Sehen
Erinnerungen an den ersten Rom-Besuch
In den Nullerjahren bin ich zum ersten Mal in meinem Leben in der Winterzeit nach Rom geflogen.
Es hatte unter anderem seinen Grund darin,
dass ich auf der Suche nach einem Weihnachtsgeschenk für meine damalige Freundin war
und ich wusste, dass sie katholisch ist.
Ich habe sie sogar einmal in der Kirche beten sehen,
beim Gottesdienst,
als ihr Großvater gestorben war
und es dann einen Gottesdienst zu seiner Beerdigung gab.
Von daher wusste ich,
dass sie es schon ein bisschen ernst meint mit dem Glauben.

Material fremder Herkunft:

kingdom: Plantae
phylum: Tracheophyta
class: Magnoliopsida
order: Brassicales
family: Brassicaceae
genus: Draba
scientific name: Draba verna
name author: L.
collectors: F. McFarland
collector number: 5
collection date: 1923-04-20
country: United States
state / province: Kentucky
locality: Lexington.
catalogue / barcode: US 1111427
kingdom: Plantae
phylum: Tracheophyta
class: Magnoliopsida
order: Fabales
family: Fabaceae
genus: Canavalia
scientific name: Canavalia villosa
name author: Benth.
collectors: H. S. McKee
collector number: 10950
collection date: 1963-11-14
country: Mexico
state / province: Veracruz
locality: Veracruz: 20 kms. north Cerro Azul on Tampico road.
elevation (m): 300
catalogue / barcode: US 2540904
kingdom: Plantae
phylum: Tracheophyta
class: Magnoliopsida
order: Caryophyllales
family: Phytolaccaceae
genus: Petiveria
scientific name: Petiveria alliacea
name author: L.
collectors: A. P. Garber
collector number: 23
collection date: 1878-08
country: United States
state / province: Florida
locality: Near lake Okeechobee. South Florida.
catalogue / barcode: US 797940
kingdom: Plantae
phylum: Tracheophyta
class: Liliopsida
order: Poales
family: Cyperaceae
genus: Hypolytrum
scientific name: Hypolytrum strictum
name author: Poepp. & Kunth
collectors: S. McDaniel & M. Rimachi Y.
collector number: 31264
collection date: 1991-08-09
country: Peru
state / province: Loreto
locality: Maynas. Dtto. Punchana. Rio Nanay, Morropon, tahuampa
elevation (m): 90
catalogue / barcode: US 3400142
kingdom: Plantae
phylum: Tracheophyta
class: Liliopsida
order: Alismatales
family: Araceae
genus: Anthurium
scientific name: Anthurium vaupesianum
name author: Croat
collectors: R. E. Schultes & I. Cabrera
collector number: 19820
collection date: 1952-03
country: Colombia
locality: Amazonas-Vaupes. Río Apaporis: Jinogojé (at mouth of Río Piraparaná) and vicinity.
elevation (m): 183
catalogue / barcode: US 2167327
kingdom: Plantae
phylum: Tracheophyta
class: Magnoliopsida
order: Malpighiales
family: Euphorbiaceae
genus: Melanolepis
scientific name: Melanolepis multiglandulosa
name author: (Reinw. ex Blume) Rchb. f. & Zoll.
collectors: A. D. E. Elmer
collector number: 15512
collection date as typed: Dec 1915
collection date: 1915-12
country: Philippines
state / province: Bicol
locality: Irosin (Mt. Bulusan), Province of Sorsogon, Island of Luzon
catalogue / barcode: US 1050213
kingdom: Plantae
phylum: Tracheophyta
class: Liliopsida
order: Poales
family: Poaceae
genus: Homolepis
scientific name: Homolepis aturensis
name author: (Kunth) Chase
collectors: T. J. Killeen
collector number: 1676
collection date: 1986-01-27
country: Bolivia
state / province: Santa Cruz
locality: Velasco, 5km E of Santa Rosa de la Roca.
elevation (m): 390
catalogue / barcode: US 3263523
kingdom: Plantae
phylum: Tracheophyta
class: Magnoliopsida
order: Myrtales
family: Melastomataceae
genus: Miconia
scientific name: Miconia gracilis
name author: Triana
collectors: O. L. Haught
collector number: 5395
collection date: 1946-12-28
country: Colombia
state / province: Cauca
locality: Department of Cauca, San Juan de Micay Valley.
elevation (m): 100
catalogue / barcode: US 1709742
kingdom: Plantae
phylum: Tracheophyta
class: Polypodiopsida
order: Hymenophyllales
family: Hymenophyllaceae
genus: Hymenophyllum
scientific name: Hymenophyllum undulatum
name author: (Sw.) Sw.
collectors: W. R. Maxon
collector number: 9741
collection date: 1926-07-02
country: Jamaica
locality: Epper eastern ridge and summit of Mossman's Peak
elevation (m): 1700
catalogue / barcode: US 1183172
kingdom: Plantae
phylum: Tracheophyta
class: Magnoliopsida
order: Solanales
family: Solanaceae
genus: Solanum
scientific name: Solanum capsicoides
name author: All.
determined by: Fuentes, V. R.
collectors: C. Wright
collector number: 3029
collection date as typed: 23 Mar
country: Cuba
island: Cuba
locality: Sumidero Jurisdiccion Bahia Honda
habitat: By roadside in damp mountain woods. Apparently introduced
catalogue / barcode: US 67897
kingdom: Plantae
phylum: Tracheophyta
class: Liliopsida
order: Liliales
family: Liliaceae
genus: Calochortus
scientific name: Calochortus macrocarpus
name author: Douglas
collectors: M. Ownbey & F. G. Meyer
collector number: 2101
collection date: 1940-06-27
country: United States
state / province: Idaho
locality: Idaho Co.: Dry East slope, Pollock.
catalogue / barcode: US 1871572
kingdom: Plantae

Ich hatte kurz vorher in einem Zeitungsbericht gelesen,
dass man im Vatikan sich einen Papstsegen kaufen kann.
Das fand ich unwahrscheinlich originell.
Ich habe dann per EasyJet mir eine Reise nach Rom organisiert,
zusammen mit meinem damaligen Geschäftspartner,
der sich ebenfalls dachte:
Oh, keine schlechte Idee,
komme ich mit.
Wir sind dann im Dezember zu zweit für ein Wochenende nach Rom geflogen.
Eigentlich wollten wir nur zwei Tage bleiben.
Wir sind also Sonntag früh los
und wollten dann am Montag zum Vatikan,
uns den Papstsegen besorgen,
und dann am Dienstag früh zurück nach Berlin fliegen.
In Berlin sind wir losgeflogen
bei dem typischen Berliner Wetter.
Nass, kalt, Nieselregen,
unangenehmer Wind,
der einem die Feuchtigkeit ins Gesicht bläst.
Der Himmel war wolkenverhangen und grau.
Wir steigen in Rom aus dem Flugzeug.
Uns empfängt Sonnenschein,
sechzehn Grad.
Ich war vollkommen geschockt,
weil ich damit nicht gerechnet hatte.
Natürlich konnte ich mir den Wetterbericht ansehen,
aber es ist etwas anderes,
wenn man dann plötzlich aus der Kälte in die Wärme kommt.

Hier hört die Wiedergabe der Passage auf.